(What you should do):
Quote all of the data that follows exactly as written, skipping the images.

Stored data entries
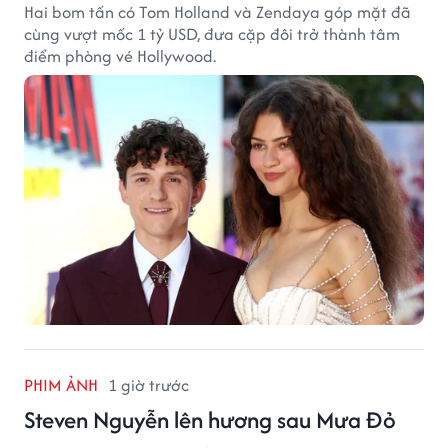
Hai bom tấn có Tom Holland và Zendaya góp mặt đã
cùng vượt mốc 1 tỷ USD, đưa cặp đôi trở thành tâm
điểm phòng vé Hollywood.
PHIM ẢNH
1 giờ trước
Steven Nguyễn lên hương sau Mưa Đỏ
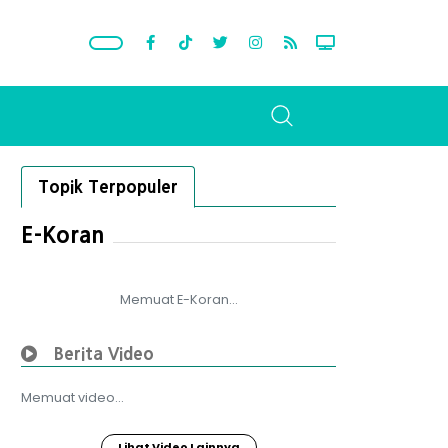
Topik Terpopuler
E-Koran
Memuat E-Koran...
Berita Video
Memuat video...
Lihat Video Lainnya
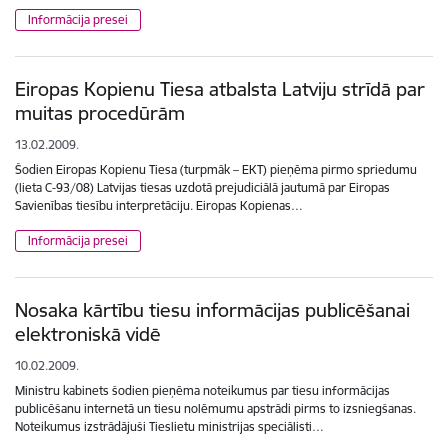
Informācija presei
Eiropas Kopienu Tiesa atbalsta Latviju strīdā par
muitas procedūrām
13.02.2009.
Šodien Eiropas Kopienu Tiesa (turpmāk – EKT) pieņēma pirmo spriedumu
(lieta C-93/08) Latvijas tiesas uzdotā prejudiciālā jautumā par Eiropas
Savienības tiesību interpretāciju. Eiropas Kopienas…
Informācija presei
Nosaka kārtību tiesu informācijas publicēšanai
elektroniskā vidē
10.02.2009.
Ministru kabinets šodien pieņēma noteikumus par tiesu informācijas
publicēšanu internetā un tiesu nolēmumu apstrādi pirms to izsniegšanas.
Noteikumus izstrādājuši Tieslietu ministrijas speciālisti…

(Result for this task):
Hai bom tấn có Tom Holland và Zendaya góp mặt đã
cùng vượt mốc 1 tỷ USD, đưa cặp đôi trở thành tâm
điểm phòng vé Hollywood.
PHIM ẢNH
1 giờ trước
Steven Nguyễn lên hương sau Mưa Đỏ
Topik Terpopuler
E-Koran
Memuat E-Koran...
Berita Video
Memuat video...
Lihat Video Lainnya
Informācija presei
Eiropas Kopienu Tiesa atbalsta Latviju strīdā par
muitas procedūrām
13.02.2009.
Šodien Eiropas Kopienu Tiesa (turpmāk – EKT) pieņēma pirmo spriedumu
(lieta C-93/08) Latvijas tiesas uzdotā prejudiciālā jautumā par Eiropas
Savienības tiesību interpretāciju. Eiropas Kopienas…
Informācija presei
Nosaka kārtību tiesu informācijas publicēšanai
elektroniskā vidē
10.02.2009.
Ministru kabinets šodien pieņēma noteikumus par tiesu informācijas
publicēšanu internetā un tiesu nolēmumu apstrādi pirms to izsniegšanas.
Noteikumus izstrādājuši Tieslietu ministrijas speciālisti…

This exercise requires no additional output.